Information shown:
****************
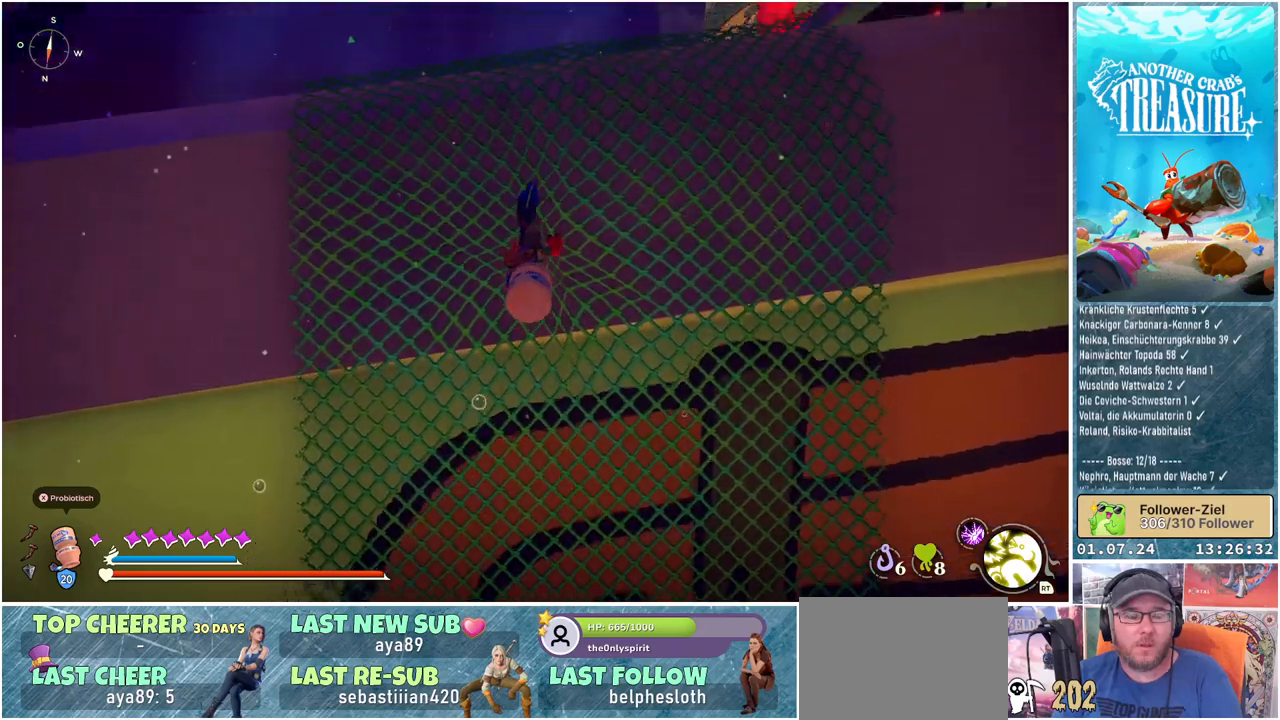
{"buttons": [], "left_stick": "up", "right_stick": "center", "events": []}
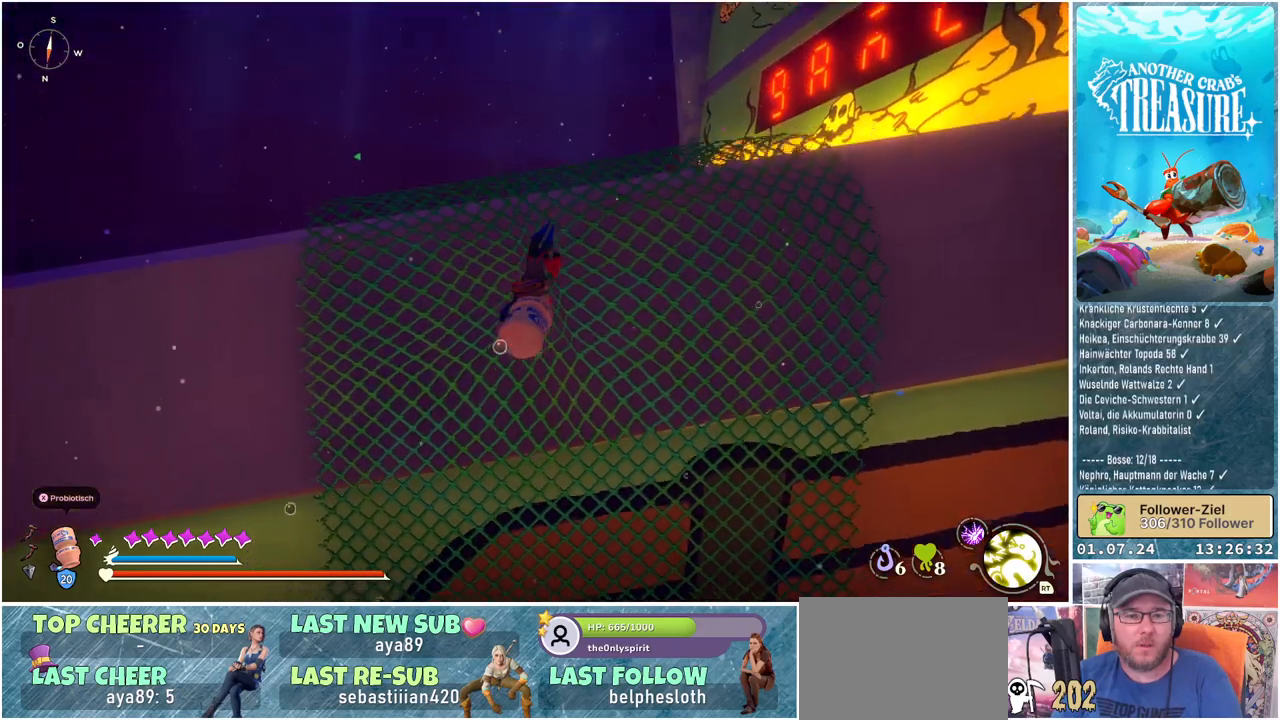
{"buttons": [], "left_stick": "up", "right_stick": "center", "events": []}
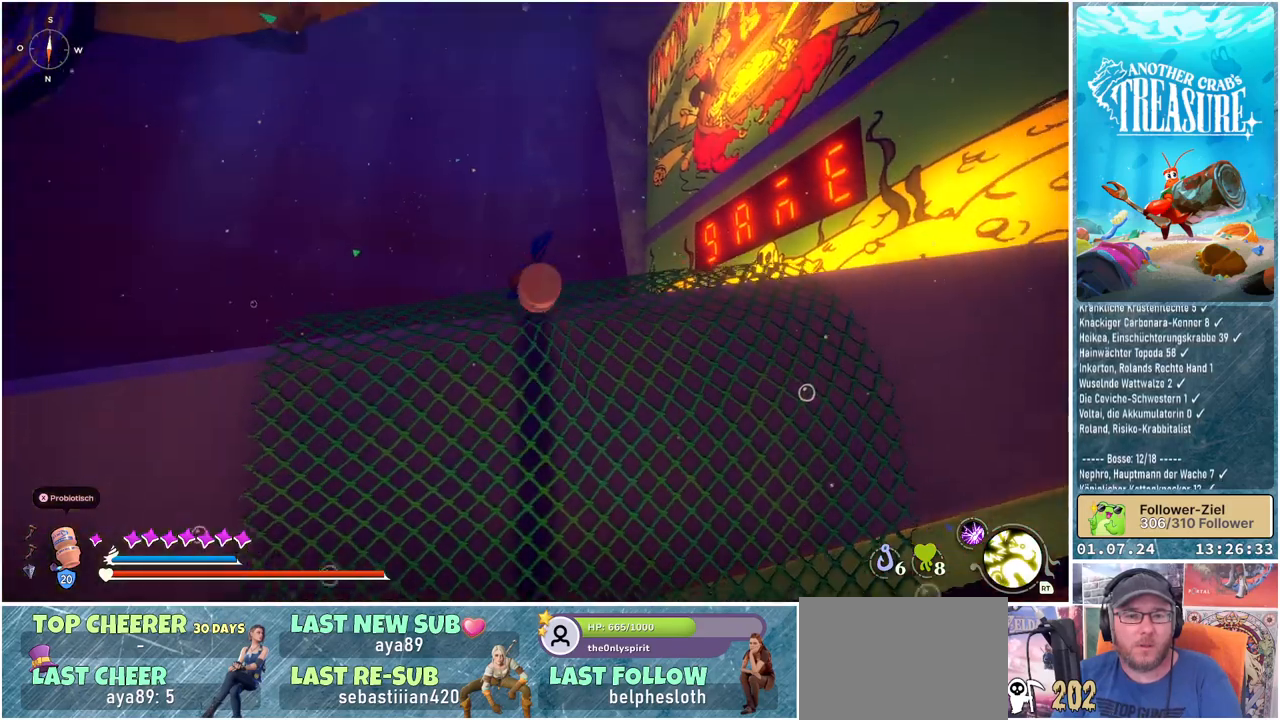
{"buttons": [], "left_stick": "up-left", "right_stick": "down", "events": [[367, "right_stick", "down"], [417, "left_stick", "up-left"]]}
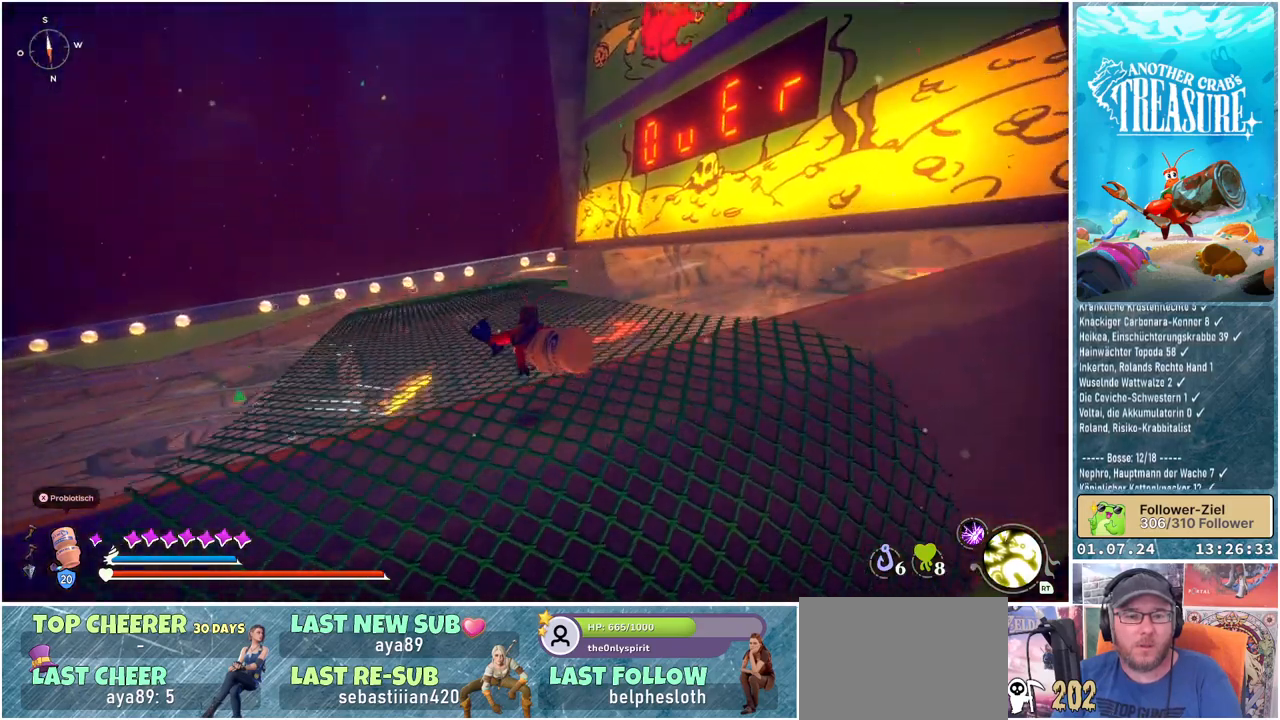
{"buttons": [], "left_stick": "up-left", "right_stick": "center", "events": [[117, "right_stick", "center"]]}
****************
What to work on: Exact repetition of the material above is required, with the images removed.

Your response:
{"buttons": [], "left_stick": "up", "right_stick": "center", "events": []}
{"buttons": [], "left_stick": "up", "right_stick": "center", "events": []}
{"buttons": [], "left_stick": "up-left", "right_stick": "down", "events": [[367, "right_stick", "down"], [417, "left_stick", "up-left"]]}
{"buttons": [], "left_stick": "up-left", "right_stick": "center", "events": [[117, "right_stick", "center"]]}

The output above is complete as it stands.